騒動が収まった後、撮影が再開したので、まだアナクレオン星系にいる。
「まあ、情報軍は予算が少ないからね。
交渉事には資金が必要だし。
自分たちで賄う努力も必要なのかな」
仕方がないのかな、という顔でツェレルが呟く。
「予算不足に対応するためではない」
ジョセフィーヌは、首を振った。

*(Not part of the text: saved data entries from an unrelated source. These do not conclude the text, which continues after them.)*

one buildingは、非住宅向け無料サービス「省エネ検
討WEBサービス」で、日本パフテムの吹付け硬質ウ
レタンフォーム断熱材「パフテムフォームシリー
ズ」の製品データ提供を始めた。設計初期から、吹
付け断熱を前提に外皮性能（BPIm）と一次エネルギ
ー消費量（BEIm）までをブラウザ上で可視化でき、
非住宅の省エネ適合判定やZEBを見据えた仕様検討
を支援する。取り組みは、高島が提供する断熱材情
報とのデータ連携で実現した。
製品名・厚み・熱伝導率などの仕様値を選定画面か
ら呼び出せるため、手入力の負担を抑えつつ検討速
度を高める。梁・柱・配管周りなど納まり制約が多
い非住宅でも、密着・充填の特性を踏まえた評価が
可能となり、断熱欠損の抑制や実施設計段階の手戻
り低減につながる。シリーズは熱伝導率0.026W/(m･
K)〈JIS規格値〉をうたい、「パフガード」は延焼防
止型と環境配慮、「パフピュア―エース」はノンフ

銀長髪が揺れる。
「いいか、われわれ情報軍は、帝国と他の国の関係を、変えようとしているんだ。
これまでは、力と恐怖だけで、対峙してきた。
これからは、富と喜びを以って、交流していく。
他国との、付き合い方が変わる。
今回の取引は、そうした大きな変化の一環、
新しい外交の始まりなのだ」
ツェレルは「小惑星を動かした時点で、脅迫しているけど・・・」と思った。
これまでの帝国のやり方は、無茶で無謀で無情だったが、少なくとも潔癖ではあった。
一方、ジョセフィーヌのやり方からは、欲望と汚職の匂いがする。
でも、他国との関係が緊密になれば、戦争はなくなるかもしれない。
だから、ジョセフィーヌが起こそうとしている変化は、トータルでは望ましいものに思えた。ツェレルは頷いた。
マルガリータは純粋に、「戦わなくなるなら、それが最善ですね!」と思った。
「それに、美味しいものが、もっと食べられそうな気がします!」
こうして、ジョセフィーヌの高邁な思想は、情報軍の次の世代へと、しっかり引き継がれたのだった。